Dennis wants to take his bat and ball and go home, not accepting, like a grown up, that politics is compromise and that as a congressman he is uniquely positioned to continue the fight to strengthen the legislation in the future. Since its inception, the Social Security Act, for example, has been amended many times; there is no reason to believe that it won't be the same with health care. Yet Kucinich and his ilk seem more than happy to see health reform fail, no matter that if it does, nobody will take it up again for a generation.

That is precisely what Republicans in Congress are counting on and Kucinich is poised to hand them this victory, gift wrapped, because he's disappointed that the bill doesn't go far enough. It is wildly irresponsible and enormously destructive.

Right now the current system is the starting point for any argument and hold-out Dems are tilting at windmills. So why not have Obamacare be the new starting point and continue with the tilting? As long as you're going to lose, why not mitigate your losses and get what you can get first? The only logical answer is that Kucinich just likes being a martyr to lost causes, and doesn't want to have to give up his self-righteous posturing on this issue. But passing this bill and continuing to fight for a public option - or even single payer - are not mutually exclusive.
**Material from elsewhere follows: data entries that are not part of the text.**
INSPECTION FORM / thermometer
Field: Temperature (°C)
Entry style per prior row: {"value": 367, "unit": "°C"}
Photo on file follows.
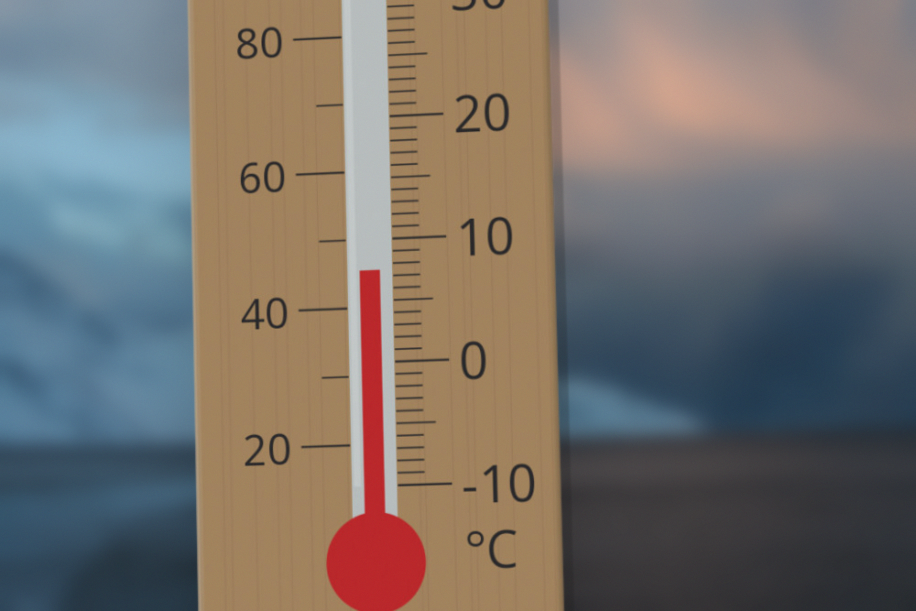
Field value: {"value": 7.5, "unit": "°C"}
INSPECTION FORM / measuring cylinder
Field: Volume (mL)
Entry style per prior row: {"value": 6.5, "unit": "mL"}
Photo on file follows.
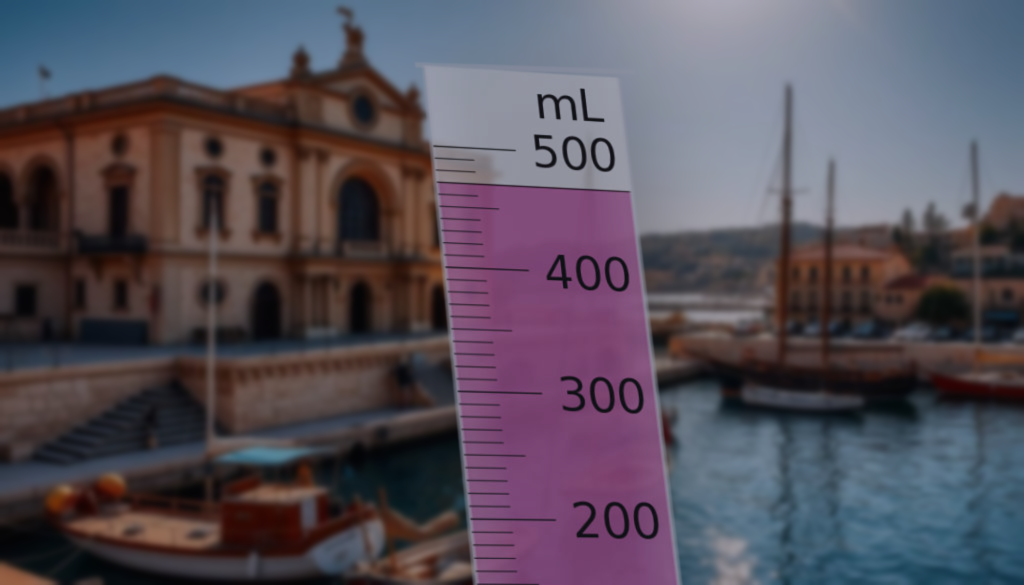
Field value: {"value": 470, "unit": "mL"}
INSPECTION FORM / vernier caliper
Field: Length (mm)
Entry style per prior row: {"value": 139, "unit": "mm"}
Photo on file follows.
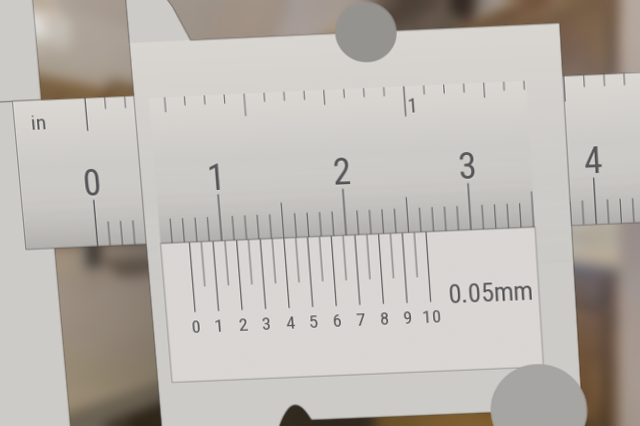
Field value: {"value": 7.4, "unit": "mm"}
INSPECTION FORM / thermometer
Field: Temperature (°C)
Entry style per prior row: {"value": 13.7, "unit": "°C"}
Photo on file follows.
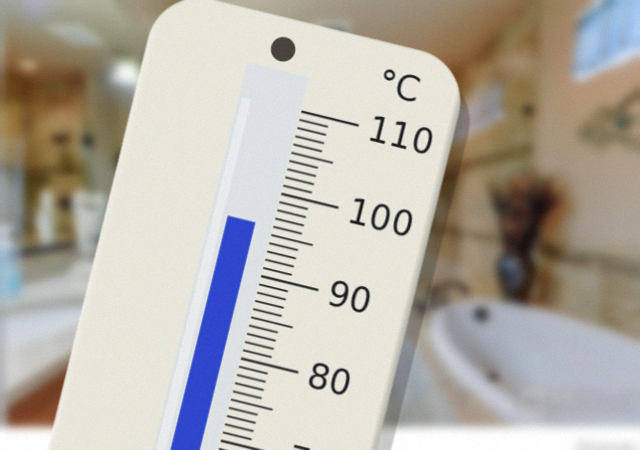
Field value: {"value": 96, "unit": "°C"}
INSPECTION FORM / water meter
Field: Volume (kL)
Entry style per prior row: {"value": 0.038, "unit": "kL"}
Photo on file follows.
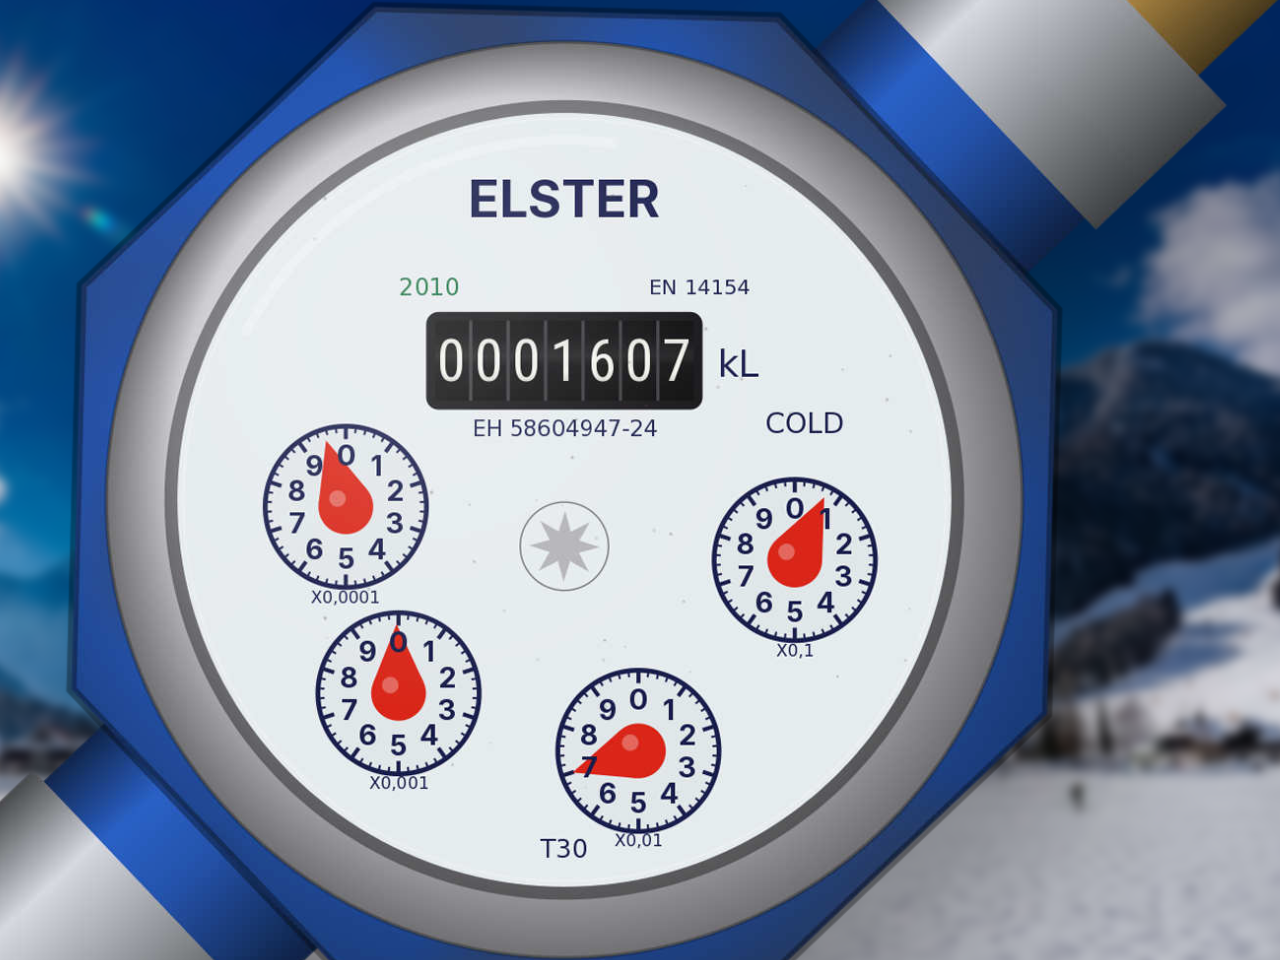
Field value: {"value": 1607.0699, "unit": "kL"}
Whether or not to accept compromise and incrementalism in legislation is, of course, an age old argument. In fact, it dates back at least to the Constitutional Convention of 1787. I would remind Rep. Kucinich and his apologists that there were many delegates in Philadelphia who didn't think the U.S. Constitution went "far enough". There were all sorts of competing plans, and even controversies and eventual compromises over hot-button issues like slavery
(see "abortion", 2010). Some delegates were, of course, ready to walk away and several of them only voted for it when promised that a Bill of Rights would immediately follow. Sound familiar? It is not unlike the promise the House has extracted from the Senate to immediately pass fixes to the current health bill via reconciliation. Regardless, fixes to the Constitution didn't stop at its adoption. Subsequent to the original 10 amendments, there have been 17 more, the most recent one adopted in 1992.

Must we honestly pretend that every single one of the signers of our U.S. Constitution was 100% happy with the results on the day they signed it? I quote Benjamin Franklin, who said:
"There are several parts of this Constitution which I do not at present approve, but I am not sure I shall ever approve them. I doubt, too, whether any other Convention we can obtain may be able to make a better Constitution".
Exactly. And so he signed it. Because he was mature, a statesman, a pragmatist... he battled for what he wanted, but settled for the best that he could get and he wasn't willing to make the perfect the enemy of the good.

When it comes to health insurance reform, Franklin's words should be Kucinich's, merely replacing the word "Constitution" with "legislation" and Convention with "Congress". Because no other Congress is going to net us a stronger initial bill, not next year, not a decade from now, and Kucinich knows it. Does he think opposition to the public option is simply going to vanish overnight and that the next President who tries health reform will pass it with ease? Is he not at all a student of history?

So who do you want to be, Mr. Kucinich? Franklin, Jefferson, Hamilton? Or a guy like Elbridge Gerry, who walked away from signing the U.S. Constitution... simply because there was not yet a Bill of Rights? A Bill of Rights, by the way, which, as promised, strengthened that flawed Constitution... a mere four years later.

Gerry's objection may have been well intentioned, but his refusal to see the Big Picture proved to be misguided; Franklin, meanwhile, did the right thing. This is obvious, of course, in hindsight. Unfortunately, what we're asking for from Kucinich is far tougher... it's called foresight. Luckily for him, we have history as our guide.